» Prompt
Swap "maximum" for "largest" in the lines below and write them out again with nothing else changed. Leave the pictures out of your answer.
Provided material Start Marker
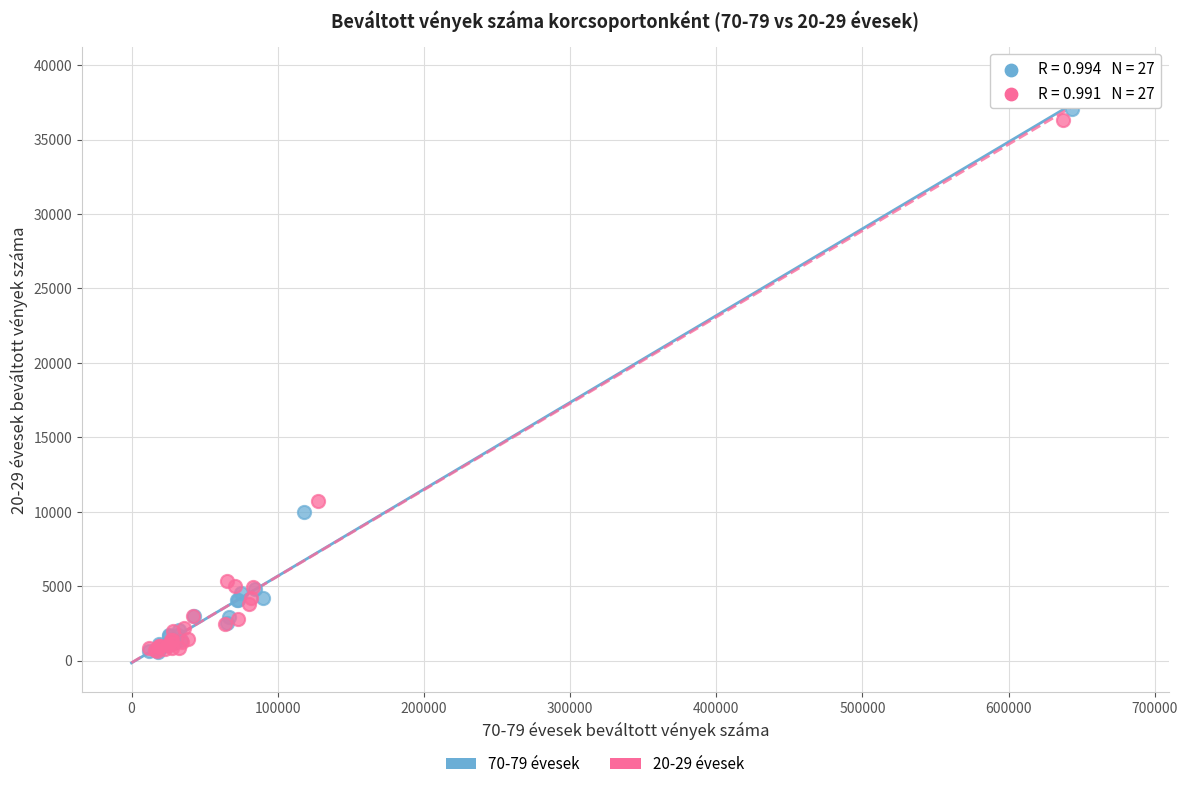

Which series has the widest spread of Y values?

70-79 évesek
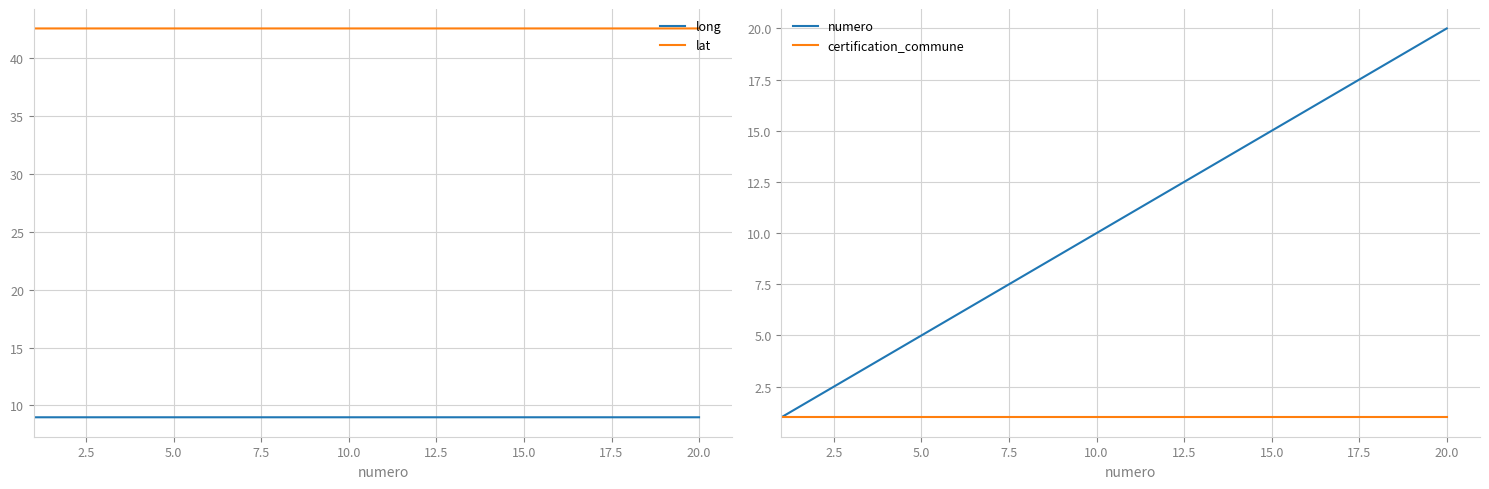

What is the maximum value shown in the chart?

42.6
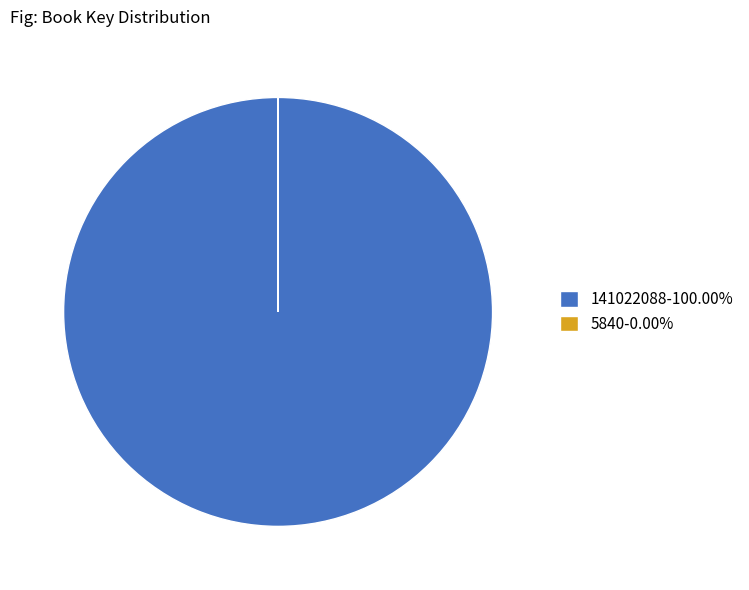

Is there any slice that represents more than half of the pie?

Yes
Provided material End Marker
» Solution to the exercise
Which series has the widest spread of Y values?

70-79 évesek

What is the largest value shown in the chart?

42.6

Is there any slice that represents more than half of the pie?

Yes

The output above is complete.